» PROBLEM STATEMENT: Output every line of text from the records below verbatim, character for character, omitting the pictures.
DATASET ENTRIES Start Marker
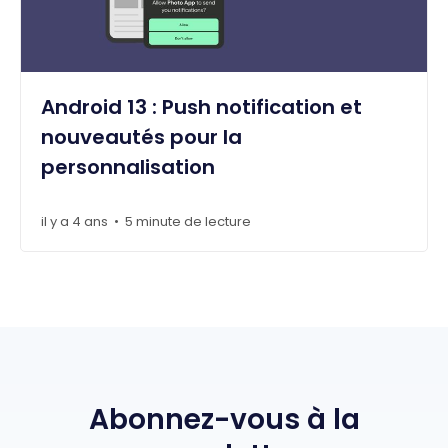
Android 13 : Push notification et
nouveautés pour la
personnalisation
il y a 4 ans
5 minute de lecture
•
Abonnez-vous à la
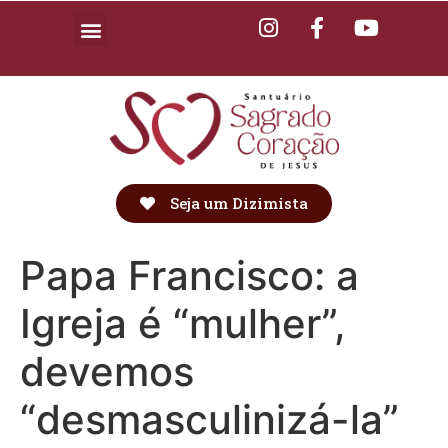
Seja um Dizimista
Papa Francisco: a
Igreja é “mulher”,
devemos
“desmasculinizá-la”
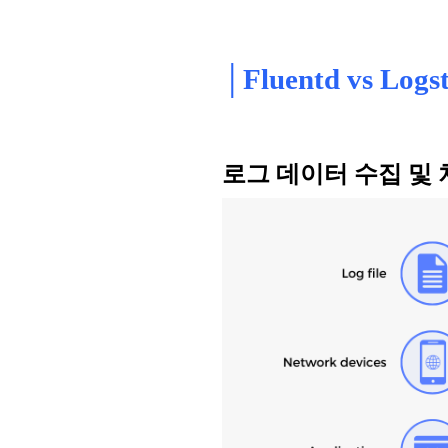
│Fluentd vs Logst
로그 데이터 수집 및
DATASET ENTRIES End Marker
» ANSWER AREA:
Android 13 : Push notification et
nouveautés pour la
personnalisation
il y a 4 ans
5 minute de lecture
•
Abonnez-vous à la
Seja um Dizimista
Papa Francisco: a
Igreja é “mulher”,
devemos
“desmasculinizá-la”
│Fluentd vs Logst
로그 데이터 수집 및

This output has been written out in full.